• **SET OF TASKS**
• a. In the Dauer 962 passage, what are all Dauer 962s modified versions of?
• b. Reproduce the Dauer 962 passage word for word between "Also, the Dauer" and "the fastest pointless.", inclusive.

---------- STUDY TEXT

Also, the Dauer 962 can in no way qualify for the fastest production car for one reason - it is a modified vehicle. All Dauer 962s are modified versions of Porsche 962s, which are racing vehicles. They can make as many Dauer 962s as they want and it won't be a production vehicle. It's the same as someone modifying, say, a Porsche 911 to outrageous specifications and claiming it to be the world's fastest production car. The Dauer 962 may be the world's fastest street-legal vehicle but I doubt that as well. I will not deny the fact that it can go 251 mph however, this has been confirmed. The development of the Koenigsegg CCR and the production version of the Bugatti Veyron also makes claiming the Dauer 962 as the fastest pointless.

--------------------
---------- RAW DATA

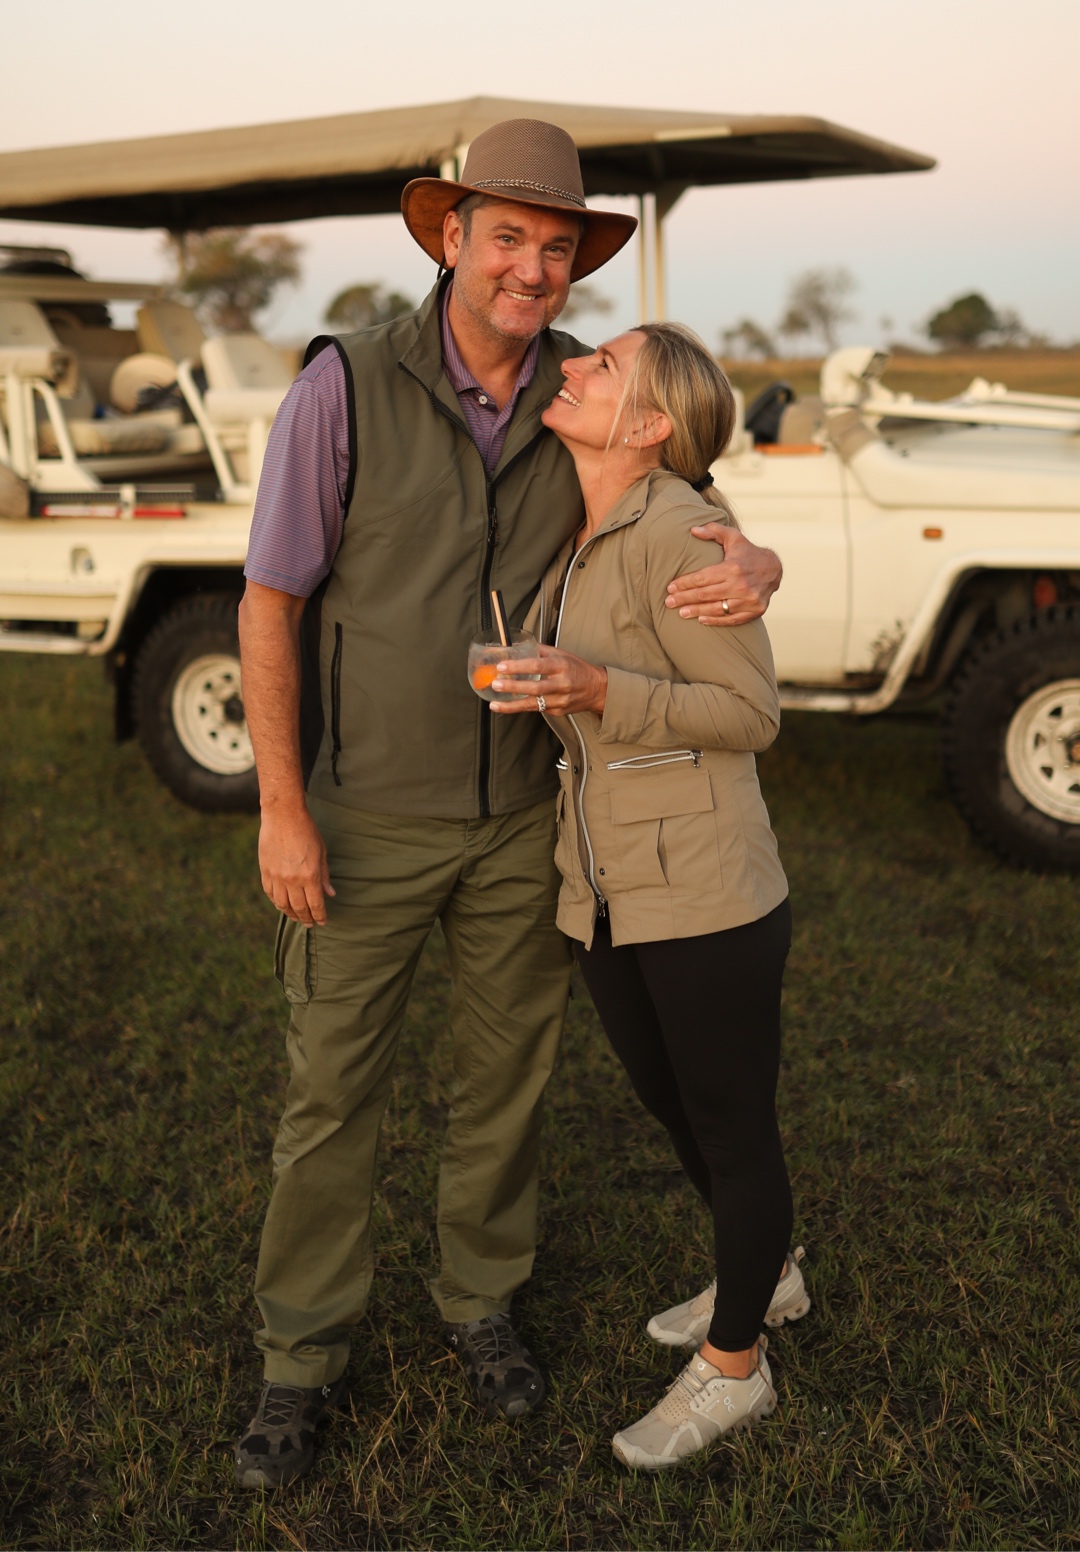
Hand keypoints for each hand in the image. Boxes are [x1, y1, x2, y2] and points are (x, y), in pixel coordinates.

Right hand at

--------------------

• **YOUR WRITTEN ANSWERS**
• a. Porsche 962s, which are racing vehicles.

• b.
Also, the Dauer 962 can in no way qualify for the fastest production car for one reason - it is a modified vehicle. All Dauer 962s are modified versions of Porsche 962s, which are racing vehicles. They can make as many Dauer 962s as they want and it won't be a production vehicle. It's the same as someone modifying, say, a Porsche 911 to outrageous specifications and claiming it to be the world's fastest production car. The Dauer 962 may be the world's fastest street-legal vehicle but I doubt that as well. I will not deny the fact that it can go 251 mph however, this has been confirmed. The development of the Koenigsegg CCR and the production version of the Bugatti Veyron also makes claiming the Dauer 962 as the fastest pointless.